** Problem to solve **
Word for word, copy all the data and drop the pictures.

(Web page edit records)

----

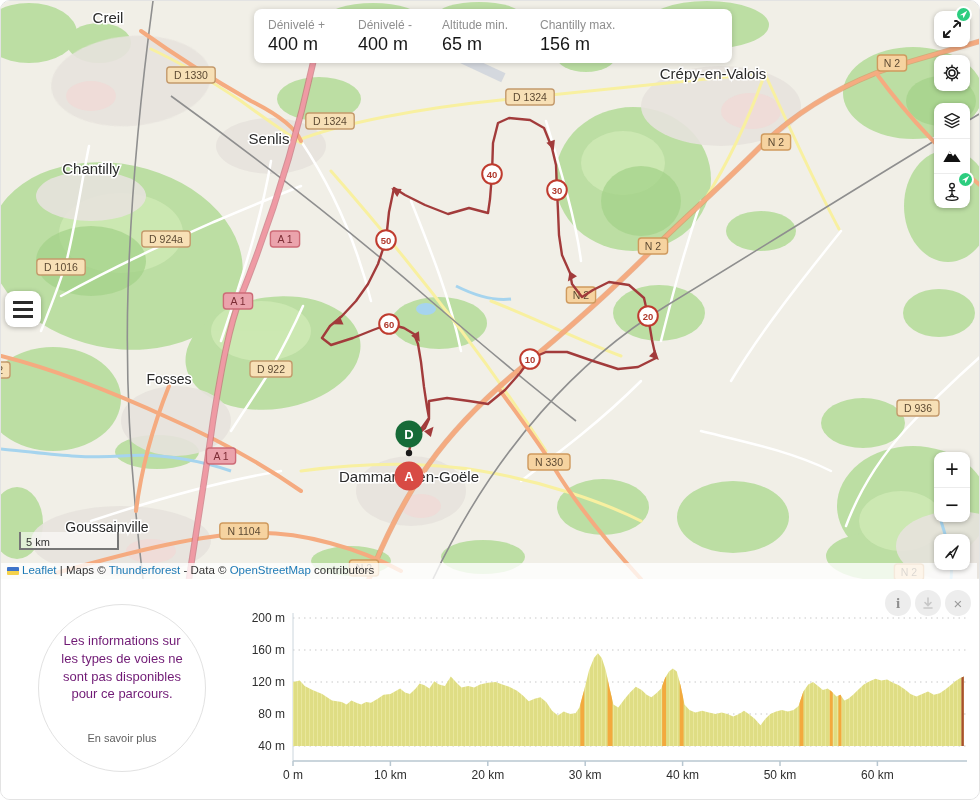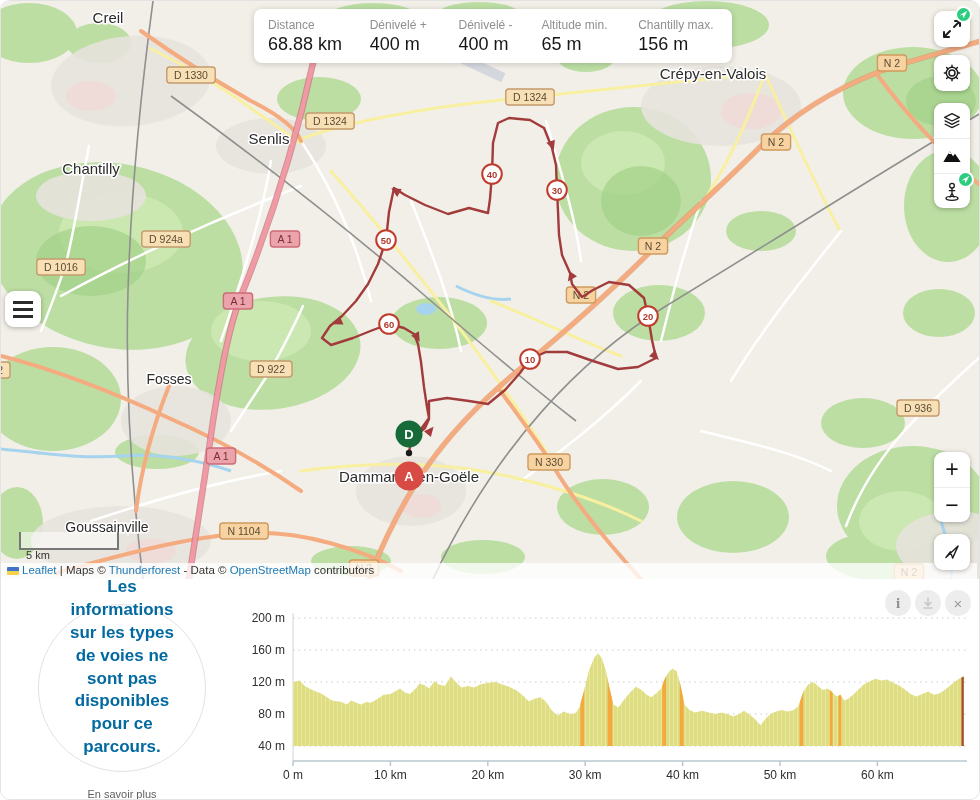--- a/index.html
+++ b/index.html
@@ -29,32 +29,32 @@
   .btn-group .cell + .cell{border-top:1px solid #ececec;}
   .zoombtn{font-size:23px;color:#141414;line-height:1;font-family:"Liberation Sans",sans-serif;}
   .badge{position:absolute;width:17px;height:17px;border-radius:50%;background:#2ccd7f;border:2px solid #fff;
          display:flex;align-items:center;justify-content:center;z-index:25;}
   .menu-btn{position:absolute;left:4px;top:290px;width:36px;height:36px;background:#fff;border:none;border-radius:9px;
        box-shadow:0 1px 5px rgba(0,0,0,.28);display:flex;flex-direction:column;align-items:center;justify-content:center;
        gap:4px;cursor:pointer;z-index:20;}
   .menu-btn span{display:block;width:20px;height:3px;background:#2b2b2b;}
   
   .scalebar{position:absolute;left:18px;top:531px;width:100px;height:18px;background:rgba(255,255,255,.55);
-       border:2px solid #777;border-top:none;font-size:11px;color:#333;padding:16px 0 0 5px;line-height:15px;z-index:15;}
+       border:2px solid #777;border-top:none;font-size:11px;color:#333;padding:3px 0 0 5px;line-height:15px;z-index:15;}
   .attrib{position:absolute;left:0;right:4px;bottom:0;height:16px;background:rgba(255,255,255,.78);
        font-size:11.5px;color:#333;padding:1px 4px 0 6px;z-index:18;white-space:nowrap;}
   .attrib a{color:#1c79b5;text-decoration:none;cursor:pointer;}
   .flag{display:inline-block;width:12px;height:8px;margin-right:3px;border-radius:1px;
        background:linear-gradient(#3f74c9 50%,#f5d24b 50%);vertical-align:-1px;}
   
   .chart-panel{position:relative;width:980px;height:222px;background:#fff;}
   .note-circle{position:absolute;left:37px;top:25px;width:168px;height:168px;border-radius:50%;
        border:1px solid #e2e2e2;background:#fff;display:flex;flex-direction:column;align-items:center;
        justify-content:center;text-align:center;padding:16px 20px;z-index:5;}
-  .note-circle .txt{font-size:17px;font-weight:bold;color:#0369a1;line-height:1.35;}
+  .note-circle .txt{font-size:13px;font-weight:normal;color:#701a75;line-height:1.35;}
   .note-circle .more{margin-top:29px;font-size:11px;color:#5f5f5f;cursor:pointer;}
   .chart-icons{position:absolute;right:10px;top:11px;display:flex;gap:4px;z-index:6;}
   .cicon{width:26px;height:26px;border-radius:50%;background:#ededed;border:none;display:flex;
        align-items:center;justify-content:center;cursor:pointer;padding:0;}
   .cicon.info{font-family:"Liberation Serif",serif;font-weight:bold;font-size:15px;color:#8f8f8f;}
   .cicon.close{font-size:15px;color:#9a9a9a;}
   #chart-svg{position:absolute;left:250px;top:4px;}
   .tick-label{font-size:12px;fill:#2e2e2e;font-family:"Liberation Sans",sans-serif;}
 </style>
 </head>
@@ -314,24 +314,20 @@
             <text x="385" y="242.5" text-anchor="middle" font-size="9.5" font-weight="bold" fill="#b03a2e" font-family="&quot;Liberation Sans&quot;,sans-serif">50</text>
           </g>
           <g>
             <circle cx="388" cy="323" r="9.8" fill="#fff" stroke="#bf3b2e" stroke-width="2"></circle>
             <text x="388" y="326.5" text-anchor="middle" font-size="9.5" font-weight="bold" fill="#b03a2e" font-family="&quot;Liberation Sans&quot;,sans-serif">60</text>
           </g>
         </g>
     </svg>
 
     <div class="stats">
-      <div class="stat w1">
-          <span class="lbl">Distance</span>
-          <span class="val">68.88 km</span>
-        </div>
       <div class="stat w2">
           <span class="lbl">Dénivelé +</span>
           <span class="val">400 m</span>
         </div>
       <div class="stat w3">
           <span class="lbl">Dénivelé -</span>
           <span class="val">400 m</span>
         </div>
       <div class="stat w4">
           <span class="lbl">Altitude min.</span>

----

** Answer box **
--- a/index.html
+++ b/index.html
@@ -29,32 +29,32 @@
   .btn-group .cell + .cell{border-top:1px solid #ececec;}
   .zoombtn{font-size:23px;color:#141414;line-height:1;font-family:"Liberation Sans",sans-serif;}
   .badge{position:absolute;width:17px;height:17px;border-radius:50%;background:#2ccd7f;border:2px solid #fff;
          display:flex;align-items:center;justify-content:center;z-index:25;}
   .menu-btn{position:absolute;left:4px;top:290px;width:36px;height:36px;background:#fff;border:none;border-radius:9px;
        box-shadow:0 1px 5px rgba(0,0,0,.28);display:flex;flex-direction:column;align-items:center;justify-content:center;
        gap:4px;cursor:pointer;z-index:20;}
   .menu-btn span{display:block;width:20px;height:3px;background:#2b2b2b;}
   
   .scalebar{position:absolute;left:18px;top:531px;width:100px;height:18px;background:rgba(255,255,255,.55);
-       border:2px solid #777;border-top:none;font-size:11px;color:#333;padding:16px 0 0 5px;line-height:15px;z-index:15;}
+       border:2px solid #777;border-top:none;font-size:11px;color:#333;padding:3px 0 0 5px;line-height:15px;z-index:15;}
   .attrib{position:absolute;left:0;right:4px;bottom:0;height:16px;background:rgba(255,255,255,.78);
        font-size:11.5px;color:#333;padding:1px 4px 0 6px;z-index:18;white-space:nowrap;}
   .attrib a{color:#1c79b5;text-decoration:none;cursor:pointer;}
   .flag{display:inline-block;width:12px;height:8px;margin-right:3px;border-radius:1px;
        background:linear-gradient(#3f74c9 50%,#f5d24b 50%);vertical-align:-1px;}
   
   .chart-panel{position:relative;width:980px;height:222px;background:#fff;}
   .note-circle{position:absolute;left:37px;top:25px;width:168px;height:168px;border-radius:50%;
        border:1px solid #e2e2e2;background:#fff;display:flex;flex-direction:column;align-items:center;
        justify-content:center;text-align:center;padding:16px 20px;z-index:5;}
-  .note-circle .txt{font-size:17px;font-weight:bold;color:#0369a1;line-height:1.35;}
+  .note-circle .txt{font-size:13px;font-weight:normal;color:#701a75;line-height:1.35;}
   .note-circle .more{margin-top:29px;font-size:11px;color:#5f5f5f;cursor:pointer;}
   .chart-icons{position:absolute;right:10px;top:11px;display:flex;gap:4px;z-index:6;}
   .cicon{width:26px;height:26px;border-radius:50%;background:#ededed;border:none;display:flex;
        align-items:center;justify-content:center;cursor:pointer;padding:0;}
   .cicon.info{font-family:"Liberation Serif",serif;font-weight:bold;font-size:15px;color:#8f8f8f;}
   .cicon.close{font-size:15px;color:#9a9a9a;}
   #chart-svg{position:absolute;left:250px;top:4px;}
   .tick-label{font-size:12px;fill:#2e2e2e;font-family:"Liberation Sans",sans-serif;}
 </style>
 </head>
@@ -314,24 +314,20 @@
             <text x="385" y="242.5" text-anchor="middle" font-size="9.5" font-weight="bold" fill="#b03a2e" font-family="&quot;Liberation Sans&quot;,sans-serif">50</text>
           </g>
           <g>
             <circle cx="388" cy="323" r="9.8" fill="#fff" stroke="#bf3b2e" stroke-width="2"></circle>
             <text x="388" y="326.5" text-anchor="middle" font-size="9.5" font-weight="bold" fill="#b03a2e" font-family="&quot;Liberation Sans&quot;,sans-serif">60</text>
           </g>
         </g>
     </svg>
 
     <div class="stats">
-      <div class="stat w1">
-          <span class="lbl">Distance</span>
-          <span class="val">68.88 km</span>
-        </div>
       <div class="stat w2">
           <span class="lbl">Dénivelé +</span>
           <span class="val">400 m</span>
         </div>
       <div class="stat w3">
           <span class="lbl">Dénivelé -</span>
           <span class="val">400 m</span>
         </div>
       <div class="stat w4">
           <span class="lbl">Altitude min.</span>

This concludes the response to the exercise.